The particle detector attached to the outside of the International Space Station (ISS) has shown that something besides regular matter is generating cosmic rays.

Researchers aren’t sure if these rays are being made by dark matter colliding, or simply by particles generated from pulsars. Pulsars are highly magnetized, rotating neutron stars that emit beams of electromagnetic radiation.

“We know something new has happened, but we still do not know the origin,” Massachusetts Institute of Technology physicist Sam Ting, one of the project’s lead researchers.

“In a short time, we’ll really be able to resolve the mystery,” he added.

The research is being done by a 600-member team called the Alpha Magnetic Spectrometer (AMS) collaboration. The team has members around the world, from the US to China to France. One of the collaboration’s main goals is to observe and study dark matter.

Dark matter, for the most part, is a scientific mystery. Little is known about the substance, but scientists believe that its gravity is responsible for keeping the entire universe together. They believe that dark matter, and the related and even more mysterious dark energy, make up around 95 percent of the known universe.

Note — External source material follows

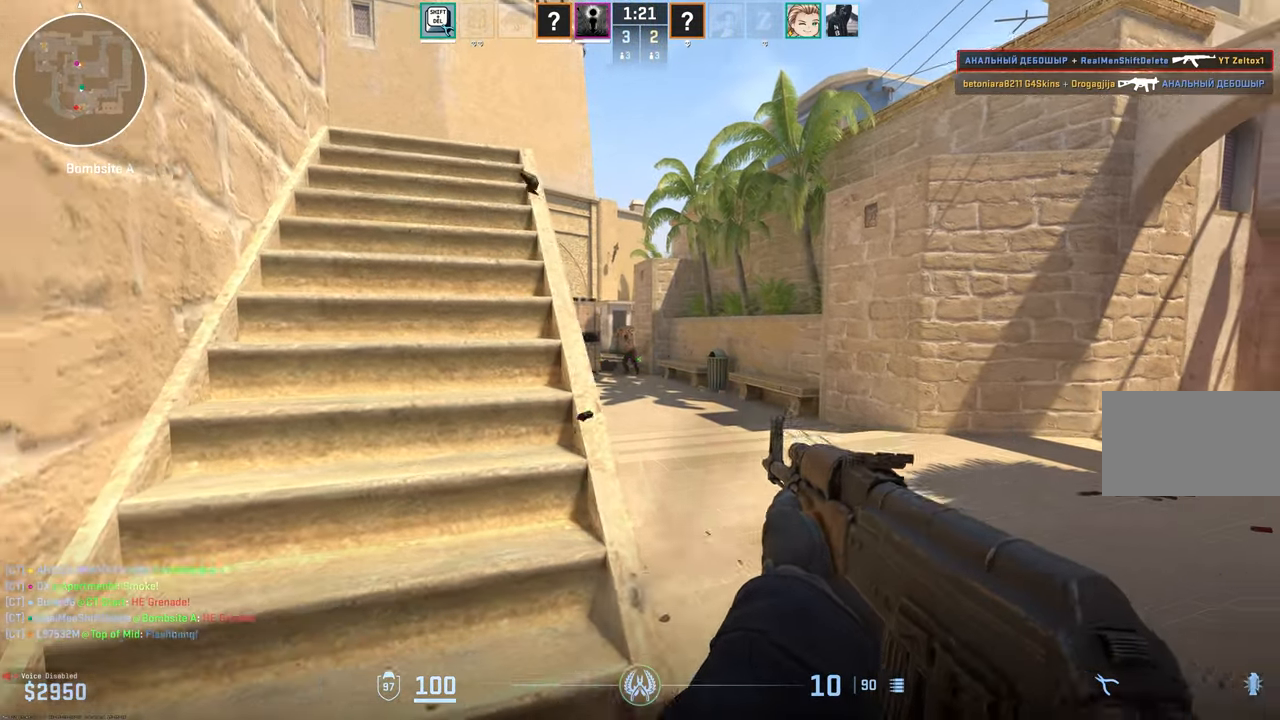
{"keys": ["d"], "mouse": [], "events": [[50, "mouse_left", "down"], [383, "d", "down"], [466, "mouse_left", "up"]]}
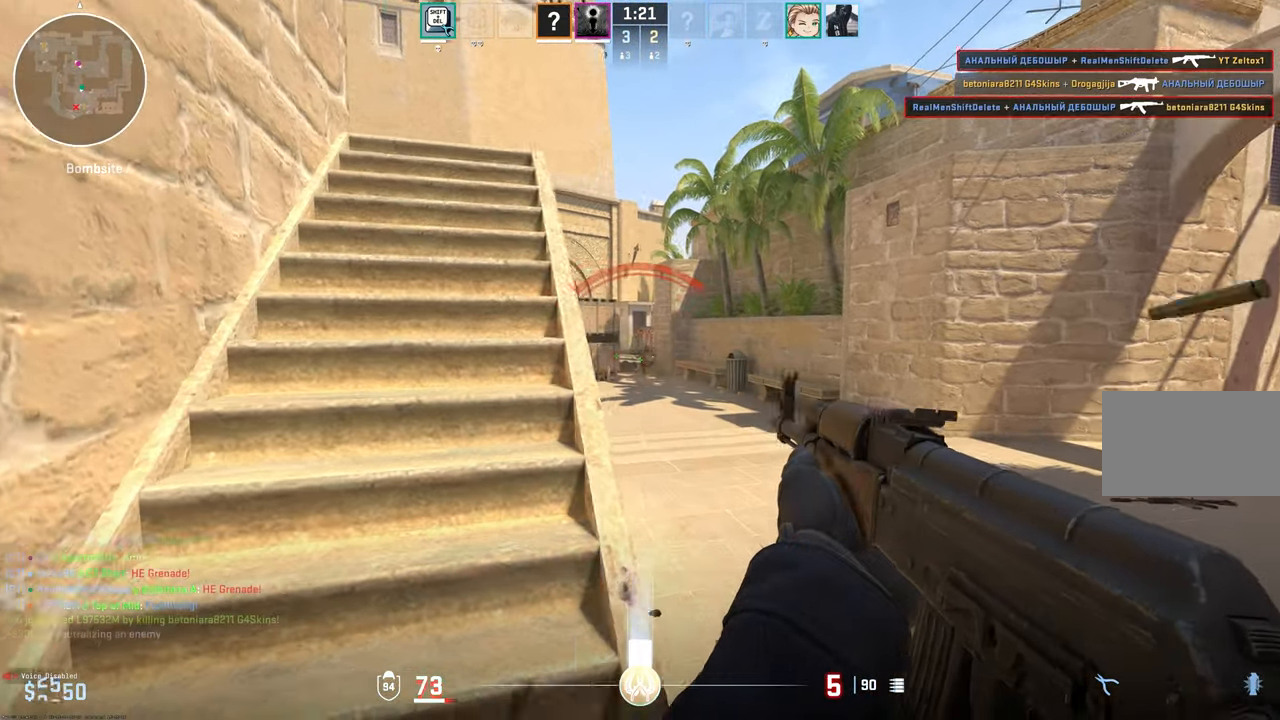
{"keys": [], "mouse": [], "events": [[66, "d", "up"], [116, "a", "down"], [316, "w", "down"], [450, "r", "down"], [500, "a", "up"], [500, "r", "up"], [500, "w", "up"]]}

Built in 2011, the AMS is a device that researchers have been using in order hopefully find signs of the elusive dark matter. One of the things it has been logging is how many positrons, which are the antimatter version of electrons, are detected relative to the overall number of positrons and electrons.

Last year, the AMS collaboration reported a proportionally higher number of positrons, which could be evidence of dark matter colliding. However, not enough concrete data was collected for any conclusive evidence.

“This increase indicates it cannot come from ordinary cosmic ray collisions,” Ting said.

“We have also measured the positron flux accurately,” he added. “The flux increases up to 10 billion electron volts of energy, flattens out at up to 35 billion electron volts and then increases again,” Ting said.

“These two behaviors show that the origin of positrons in the cosmos is quite mysterious,” he concluded. “It is too early to say they are definitely from dark matter.”